Sein Vorgänger, Nils Döring, wurde Ende Oktober entlassen, nachdem die Mannschaft auf Platz 13 der 3. Liga abgerutscht war. Scherning hat den klaren Auftrag, die Mannschaft in die oberen Regionen der Tabelle zu führen und die ambitionierten Aufstiegsszenarien ins Spiel zu bringen. Der Vertrag des neuen Trainers läuft bis Juni 2028, was seine langfristige Absicht und die Wettkampfbereitschaft des Vereins unterstreicht.
Ziele und Herausforderungen
In seiner ersten Stellungnahme betonte Scherning die gemeinsam gesteckten Ziele: „Wir haben sehr ambitionierte Pläne hier.“ Er muss jedoch zunächst ein Gefühl für die Mannschaft und deren Potenzial entwickeln. Geplant ist ein Testspiel gegen die Sportfreunde Siegen, gefolgt von einem Ligaauftritt in Mannheim. Der Druck ist groß, denn Fans des SVW sind ungeduldig und wollen Erfolg sehen. Transfermarkt informiert darauf hin, dass die Fanbasis in Wiesbaden nicht die stärkste ist. Viele Unterstützer ziehen Nachbarvereine vor, was sich auf die Stimmung und die Motivation der Spieler auswirken könnte.

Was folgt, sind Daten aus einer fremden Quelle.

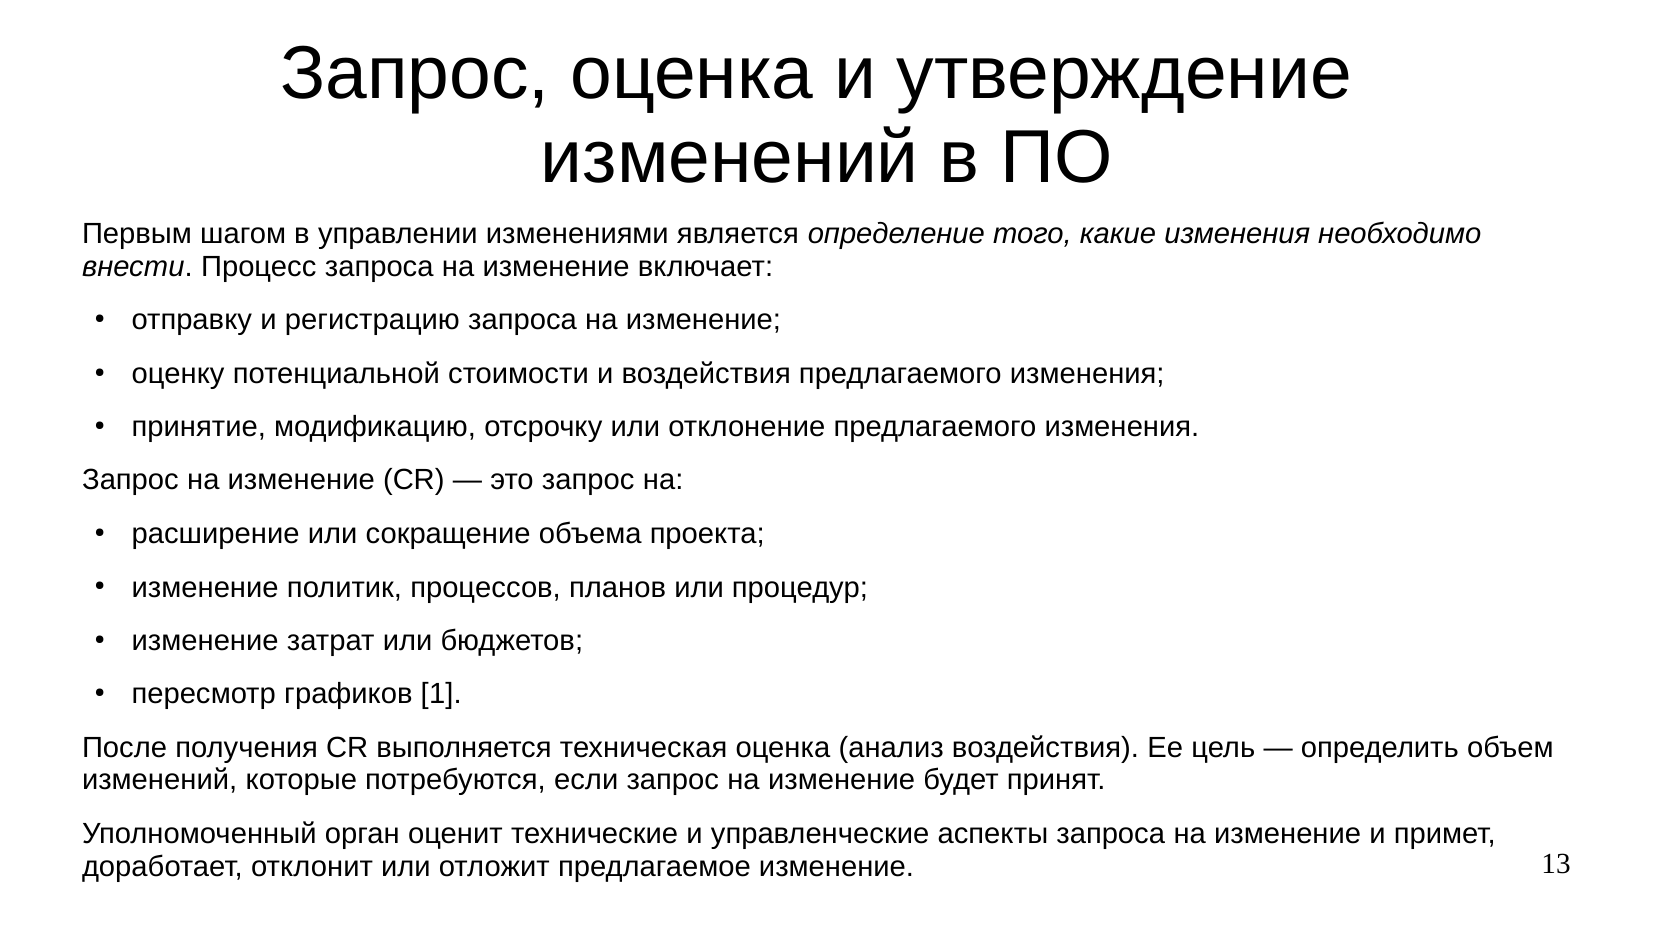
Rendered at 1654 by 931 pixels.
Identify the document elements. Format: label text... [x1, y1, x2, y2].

list Первым шагом в управлении изменениями является определение того, какие изменения необходимо внести. Процесс запроса на изменение включает: отправку и регистрацию запроса на изменение; оценку потенциальной стоимости и воздействия предлагаемого изменения; принятие, модификацию, отсрочку или отклонение предлагаемого изменения. Запрос на изменение (CR) — это запрос на: расширение или сокращение объема проекта; изменение политик, процессов, планов или процедур; изменение затрат или бюджетов; пересмотр графиков [1]. После получения CR выполняется техническая оценка (анализ воздействия). Ее цель — определить объем изменений, которые потребуются, если запрос на изменение будет принят. Уполномоченный орган оценит технические и управленческие аспекты запроса на изменение и примет, доработает, отклонит или отложит предлагаемое изменение. [82, 217, 1571, 886]
title Запрос, оценка и утверждение изменений в ПО [82, 30, 1571, 199]
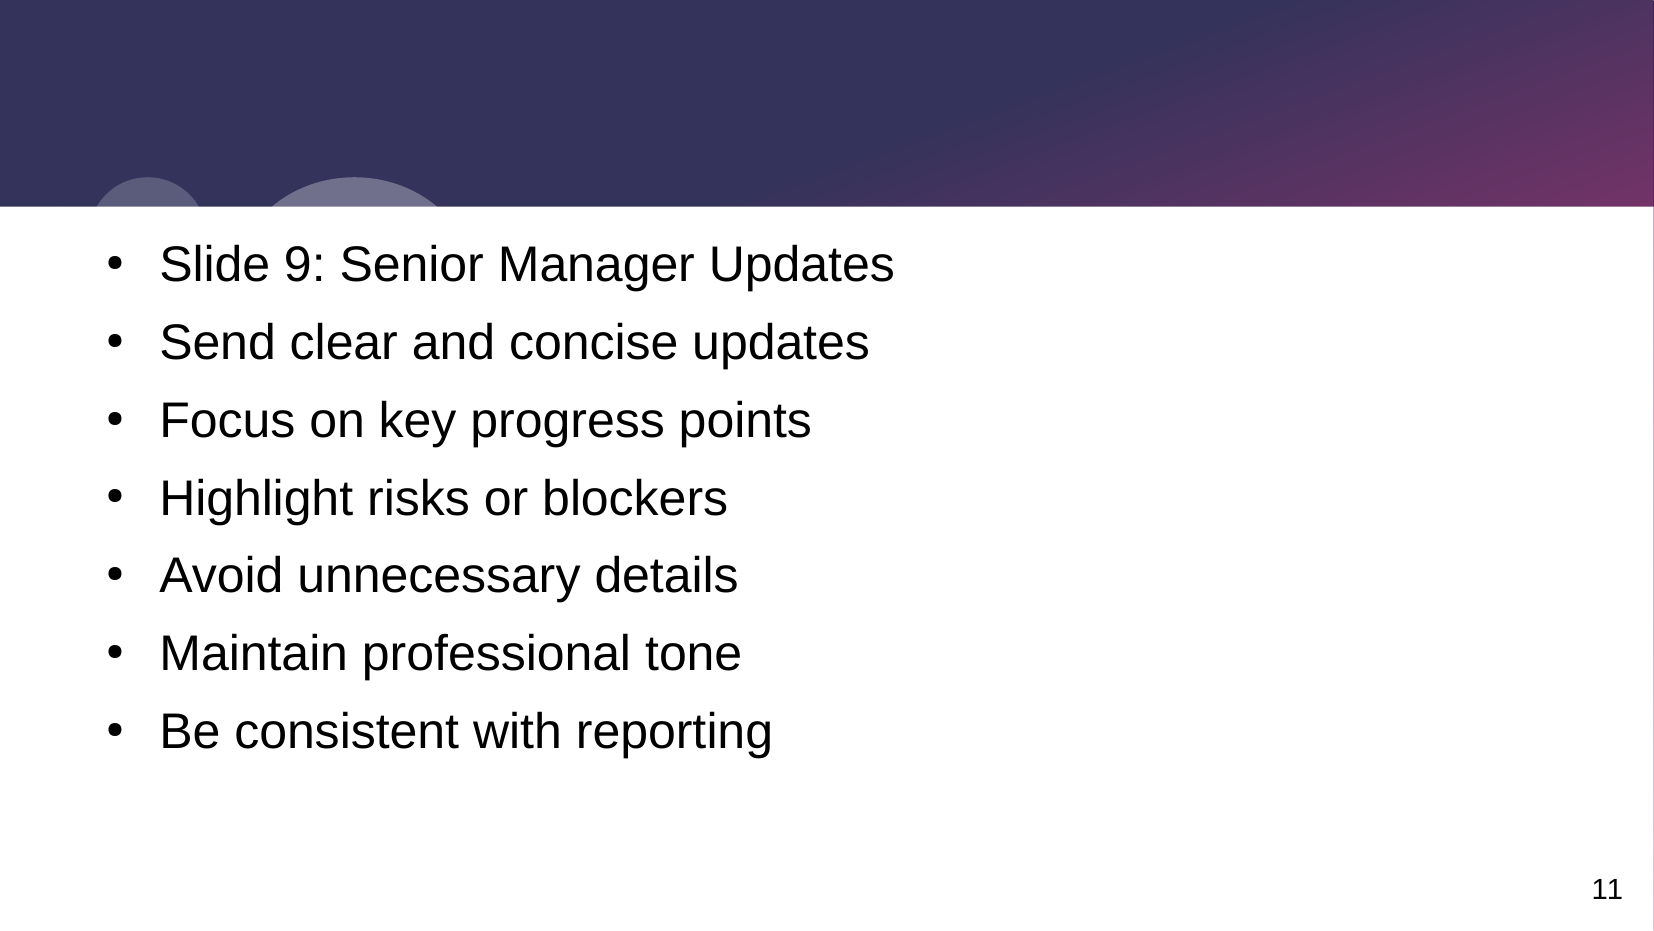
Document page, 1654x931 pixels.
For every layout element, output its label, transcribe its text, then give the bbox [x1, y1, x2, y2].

list Slide 9: Senior Manager Updates Send clear and concise updates Focus on key progress points Highlight risks or blockers Avoid unnecessary details Maintain professional tone Be consistent with reporting [88, 236, 1565, 827]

Ein interessantes Detail am Rande: Der SV Wehen Wiesbaden hat seinen Ursprung in Wehen-Tanusstein, was viele Fans als fehlenden Bezug zur Stadt Wiesbaden empfinden. Die kritischen Stimmen aus den Reihen der Fans über den Umzug nach Wiesbaden sind nicht zu überhören, und so bleibt Scherning auch als Bindeglied zwischen Geschichte und Gegenwart gefordert.

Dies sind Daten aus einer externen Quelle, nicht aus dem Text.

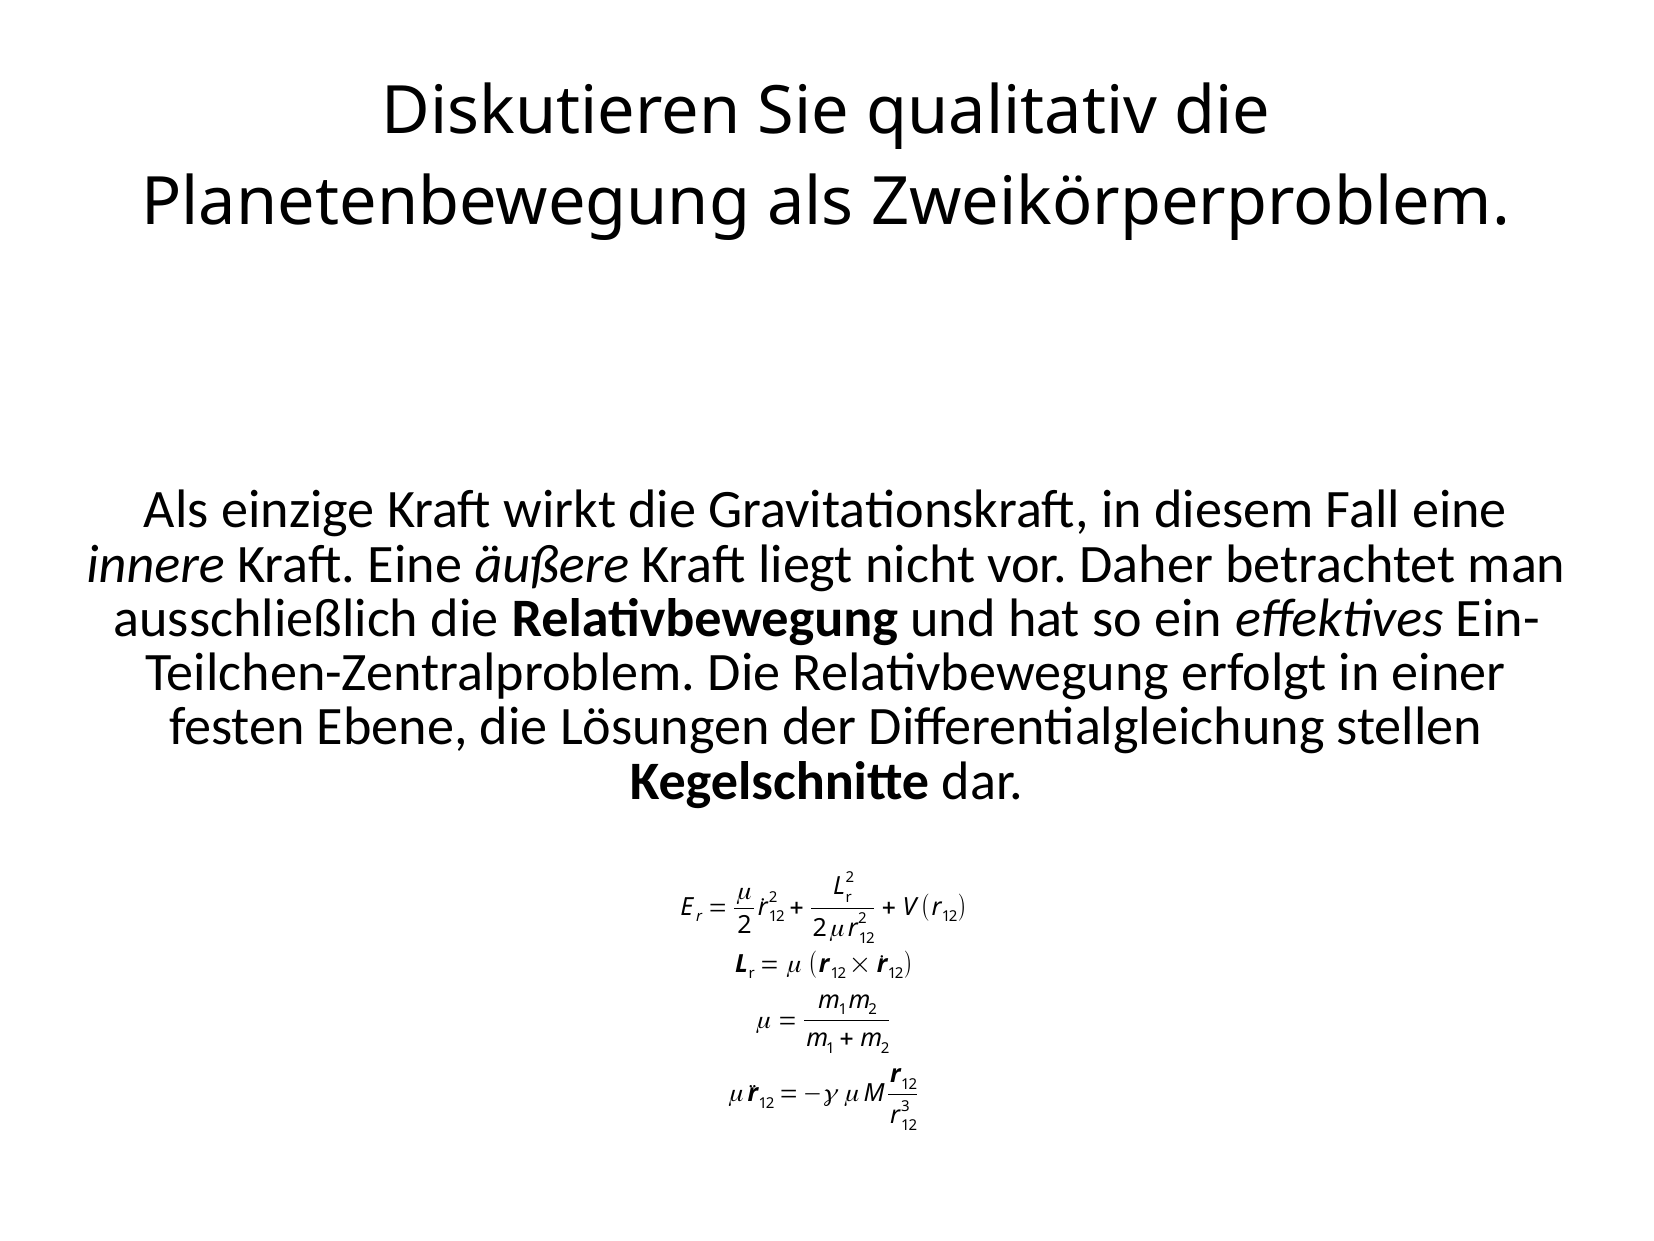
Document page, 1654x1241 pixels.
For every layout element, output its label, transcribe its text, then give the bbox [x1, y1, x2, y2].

subtitle Als einzige Kraft wirkt die Gravitationskraft, in diesem Fall eine innere Kraft. Eine äußere Kraft liegt nicht vor. Daher betrachtet man ausschließlich die Relativbewegung und hat so ein effektives Ein-Teilchen-Zentralproblem. Die Relativbewegung erfolgt in einer festen Ebene, die Lösungen der Differentialgleichung stellen Kegelschnitte dar. [82, 290, 1571, 1010]
title Diskutieren Sie qualitativ die Planetenbewegung als Zweikörperproblem. [82, 49, 1571, 257]
chart [677, 868, 970, 1135]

Das Umfeld und der lokale Fußball
Die in Wiesbaden ansässigen Fanclubs müssen sich nicht nur mit der eigenen Identität auseinandersetzen, sondern auch mit der starken Konkurrenz durch große Clubs wie Eintracht Frankfurt und FSV Mainz. Es ist kein leichtes Pflaster, vor allem in einer Stadt, die vom „Eintracht-Gebiet“ gekennzeichnet ist. Dennoch gibt es Hoffnung: Jüngere Menschen scheinen sich zunehmend für die Spiele im Stadion zu begeistern, was ein positives Zeichen für die Zukunft des Vereins darstellt.

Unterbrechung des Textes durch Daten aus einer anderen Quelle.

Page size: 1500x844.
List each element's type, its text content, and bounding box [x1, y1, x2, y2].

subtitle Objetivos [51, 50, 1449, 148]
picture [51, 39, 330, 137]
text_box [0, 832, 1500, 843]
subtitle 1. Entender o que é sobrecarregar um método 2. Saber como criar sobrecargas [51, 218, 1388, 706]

Scherning wird zudem eine Wohnung suchen müssen, um sich nicht nur den sportlichen Herausforderungen zu widmen, sondern auch heimisch zu werden. Die Fans hoffen, dass er ein gutes Händchen hat und das nötige Gespür für die Mannschaft entwickelt.
Die kommenden Wochen werden entscheidend sein, vielleicht gelingt es Scherning, die Wende einzuleiten und den SV Wehen Wiesbaden in eine erfolgreiche Saison zu führen.